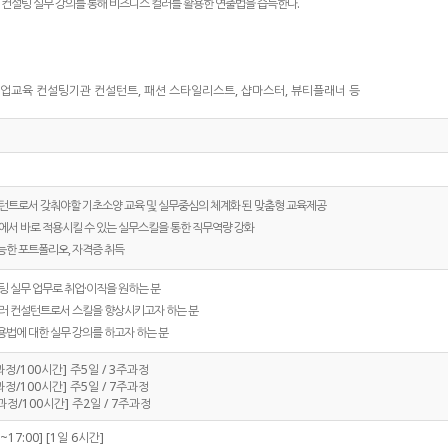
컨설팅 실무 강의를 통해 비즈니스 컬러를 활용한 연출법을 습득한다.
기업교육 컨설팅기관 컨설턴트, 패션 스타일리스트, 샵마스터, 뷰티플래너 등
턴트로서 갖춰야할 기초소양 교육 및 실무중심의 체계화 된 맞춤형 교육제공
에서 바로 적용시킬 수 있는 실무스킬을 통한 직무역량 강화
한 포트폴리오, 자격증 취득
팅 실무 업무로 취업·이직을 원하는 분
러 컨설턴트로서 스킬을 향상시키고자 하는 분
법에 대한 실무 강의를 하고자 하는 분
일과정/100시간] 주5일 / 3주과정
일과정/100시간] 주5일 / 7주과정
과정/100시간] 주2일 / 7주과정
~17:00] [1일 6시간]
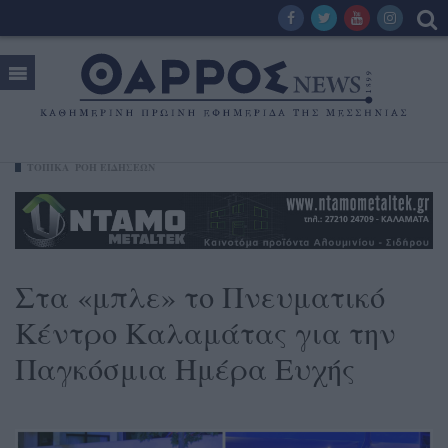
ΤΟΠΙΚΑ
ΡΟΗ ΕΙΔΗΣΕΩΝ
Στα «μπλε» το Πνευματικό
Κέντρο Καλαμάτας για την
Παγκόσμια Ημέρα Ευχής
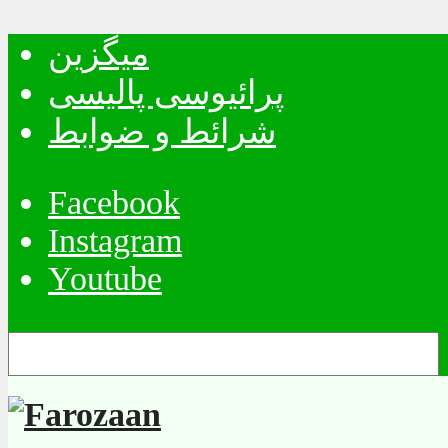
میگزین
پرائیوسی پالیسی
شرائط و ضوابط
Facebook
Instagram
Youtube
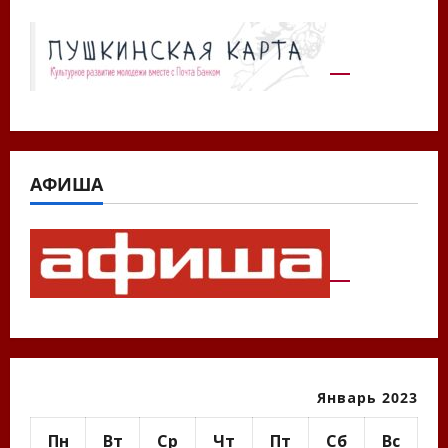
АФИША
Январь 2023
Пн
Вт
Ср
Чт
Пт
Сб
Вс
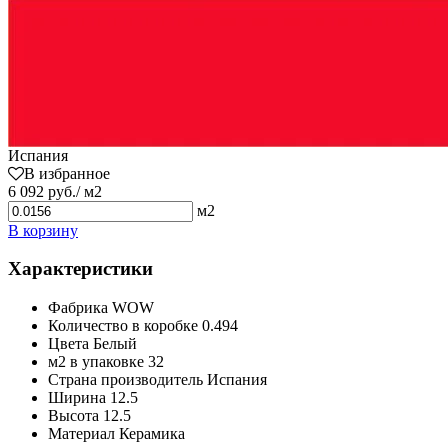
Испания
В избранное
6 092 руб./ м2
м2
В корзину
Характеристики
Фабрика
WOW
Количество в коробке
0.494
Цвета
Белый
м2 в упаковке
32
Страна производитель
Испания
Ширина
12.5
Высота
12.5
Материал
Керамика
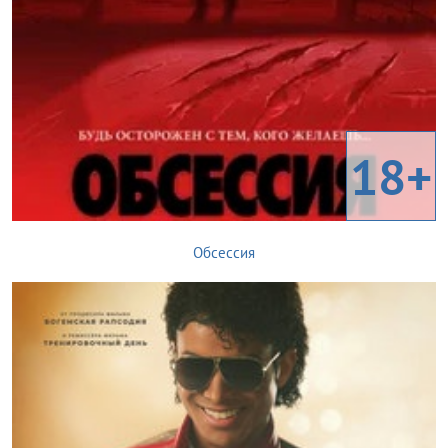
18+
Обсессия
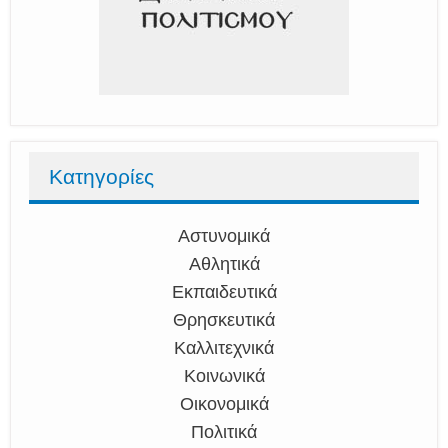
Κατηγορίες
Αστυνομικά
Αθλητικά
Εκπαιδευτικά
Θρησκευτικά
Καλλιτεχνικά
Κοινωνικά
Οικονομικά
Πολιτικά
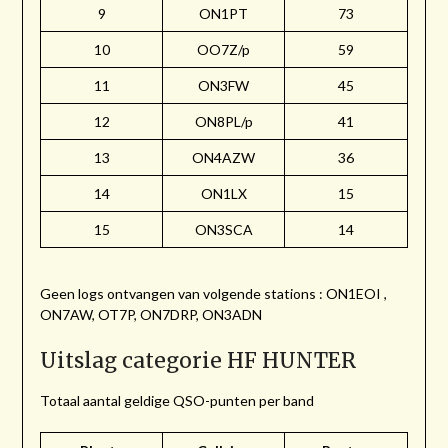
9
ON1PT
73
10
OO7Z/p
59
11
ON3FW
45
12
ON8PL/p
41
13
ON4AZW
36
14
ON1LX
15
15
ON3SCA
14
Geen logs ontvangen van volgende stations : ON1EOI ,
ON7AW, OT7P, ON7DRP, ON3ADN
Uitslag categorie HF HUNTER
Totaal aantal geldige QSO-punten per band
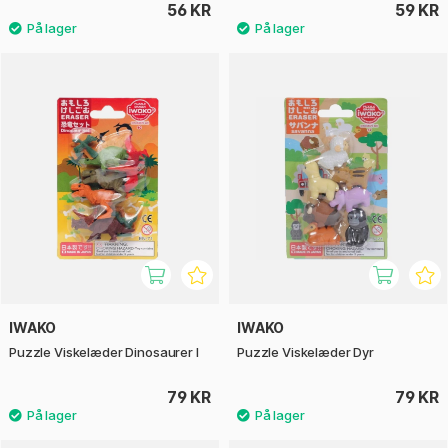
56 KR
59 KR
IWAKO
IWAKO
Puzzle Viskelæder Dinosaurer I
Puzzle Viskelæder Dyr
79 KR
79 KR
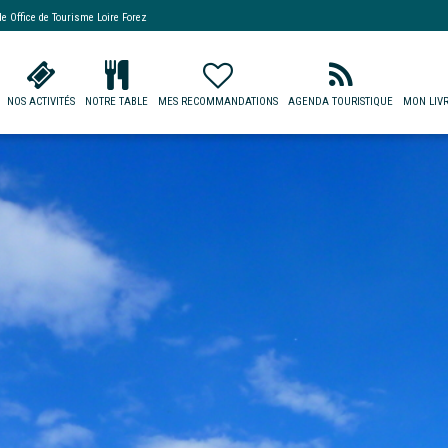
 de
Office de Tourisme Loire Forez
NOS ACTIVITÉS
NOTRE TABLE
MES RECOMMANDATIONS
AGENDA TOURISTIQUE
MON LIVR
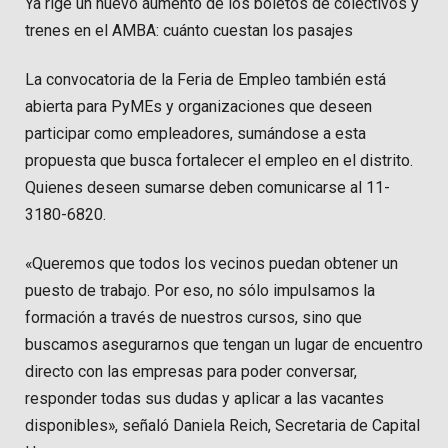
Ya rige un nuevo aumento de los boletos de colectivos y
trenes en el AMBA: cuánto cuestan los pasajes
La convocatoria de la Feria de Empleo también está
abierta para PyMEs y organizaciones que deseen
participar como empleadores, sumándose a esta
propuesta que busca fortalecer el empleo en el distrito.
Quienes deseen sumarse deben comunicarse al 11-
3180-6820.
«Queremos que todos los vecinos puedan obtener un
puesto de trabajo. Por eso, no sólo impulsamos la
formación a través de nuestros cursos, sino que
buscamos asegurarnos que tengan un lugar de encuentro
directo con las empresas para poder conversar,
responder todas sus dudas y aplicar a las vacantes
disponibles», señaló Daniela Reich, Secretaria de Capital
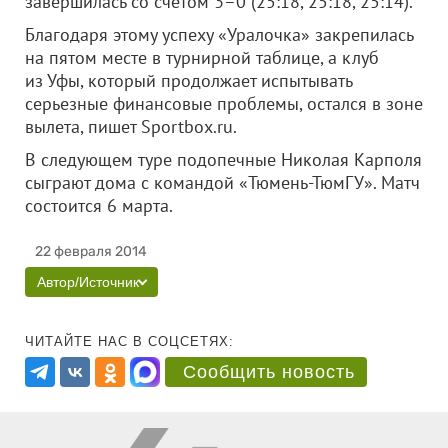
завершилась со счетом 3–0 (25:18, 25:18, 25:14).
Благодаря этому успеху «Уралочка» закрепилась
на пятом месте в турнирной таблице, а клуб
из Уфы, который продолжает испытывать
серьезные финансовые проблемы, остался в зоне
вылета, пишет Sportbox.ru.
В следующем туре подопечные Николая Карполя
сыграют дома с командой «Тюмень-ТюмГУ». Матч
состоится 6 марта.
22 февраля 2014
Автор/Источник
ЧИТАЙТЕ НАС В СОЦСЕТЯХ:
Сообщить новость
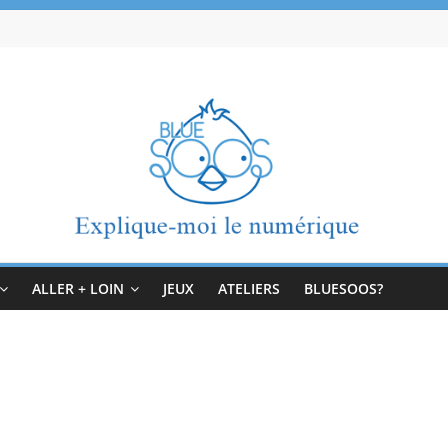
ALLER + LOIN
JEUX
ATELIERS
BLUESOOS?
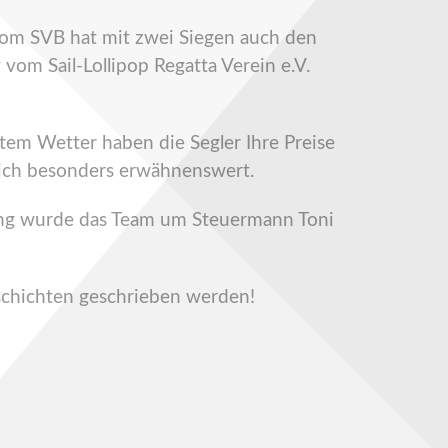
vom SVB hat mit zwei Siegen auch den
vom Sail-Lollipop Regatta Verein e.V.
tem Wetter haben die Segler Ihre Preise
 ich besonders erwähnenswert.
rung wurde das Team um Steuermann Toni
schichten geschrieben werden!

● ● ● ●

Repeat every line of text in the material above word for word. Give only the text, with nothing visual included.

EXERCISE OUTPUT
컨설팅 실무 강의를 통해 비즈니스 컬러를 활용한 연출법을 습득한다.
기업교육 컨설팅기관 컨설턴트, 패션 스타일리스트, 샵마스터, 뷰티플래너 등
턴트로서 갖춰야할 기초소양 교육 및 실무중심의 체계화 된 맞춤형 교육제공
에서 바로 적용시킬 수 있는 실무스킬을 통한 직무역량 강화
한 포트폴리오, 자격증 취득
팅 실무 업무로 취업·이직을 원하는 분
러 컨설턴트로서 스킬을 향상시키고자 하는 분
법에 대한 실무 강의를 하고자 하는 분
일과정/100시간] 주5일 / 3주과정
일과정/100시간] 주5일 / 7주과정
과정/100시간] 주2일 / 7주과정
~17:00] [1일 6시간]
ΤΟΠΙΚΑ
ΡΟΗ ΕΙΔΗΣΕΩΝ
Στα «μπλε» το Πνευματικό
Κέντρο Καλαμάτας για την
Παγκόσμια Ημέρα Ευχής
میگزین
پرائیوسی پالیسی
شرائط و ضوابط
Facebook
Instagram
Youtube
АФИША
Январь 2023
Пн
Вт
Ср
Чт
Пт
Сб
Вс
Испания
В избранное
6 092 руб./ м2
м2
В корзину
Характеристики
Фабрика
WOW
Количество в коробке
0.494
Цвета
Белый
м2 в упаковке
32
Страна производитель
Испания
Ширина
12.5
Высота
12.5
Материал
Керамика
18+
Обсессия
Κατηγορίες
Αστυνομικά
Αθλητικά
Εκπαιδευτικά
Θρησκευτικά
Καλλιτεχνικά
Κοινωνικά
Οικονομικά
Πολιτικά
9
ON1PT
73
10
OO7Z/p
59
11
ON3FW
45
12
ON8PL/p
41
13
ON4AZW
36
14
ON1LX
15
15
ON3SCA
14
Geen logs ontvangen van volgende stations : ON1EOI ,
ON7AW, OT7P, ON7DRP, ON3ADN
Uitslag categorie HF HUNTER
Totaal aantal geldige QSO-punten per band
56 KR
59 KR
IWAKO
IWAKO
Puzzle Viskelæder Dinosaurer I
Puzzle Viskelæder Dyr
79 KR
79 KR
 de
Office de Tourisme Loire Forez
NOS ACTIVITÉS
NOTRE TABLE
MES RECOMMANDATIONS
AGENDA TOURISTIQUE
MON LIVR
Ya rige un nuevo aumento de los boletos de colectivos y
trenes en el AMBA: cuánto cuestan los pasajes
La convocatoria de la Feria de Empleo también está
abierta para PyMEs y organizaciones que deseen
participar como empleadores, sumándose a esta
propuesta que busca fortalecer el empleo en el distrito.
Quienes deseen sumarse deben comunicarse al 11-
3180-6820.
«Queremos que todos los vecinos puedan obtener un
puesto de trabajo. Por eso, no sólo impulsamos la
formación a través de nuestros cursos, sino que
buscamos asegurarnos que tengan un lugar de encuentro
directo con las empresas para poder conversar,
responder todas sus dudas y aplicar a las vacantes
disponibles», señaló Daniela Reich, Secretaria de Capital
завершилась со счетом 3–0 (25:18, 25:18, 25:14).
Благодаря этому успеху «Уралочка» закрепилась
на пятом месте в турнирной таблице, а клуб
из Уфы, который продолжает испытывать
серьезные финансовые проблемы, остался в зоне
вылета, пишет Sportbox.ru.
В следующем туре подопечные Николая Карполя
сыграют дома с командой «Тюмень-ТюмГУ». Матч
состоится 6 марта.
22 февраля 2014
Автор/Источник
ЧИТАЙТЕ НАС В СОЦСЕТЯХ:
Сообщить новость
ALLER + LOIN
JEUX
ATELIERS
BLUESOOS?
vom SVB hat mit zwei Siegen auch den
vom Sail-Lollipop Regatta Verein e.V.
tem Wetter haben die Segler Ihre Preise
 ich besonders erwähnenswert.
rung wurde das Team um Steuermann Toni
schichten geschrieben werden!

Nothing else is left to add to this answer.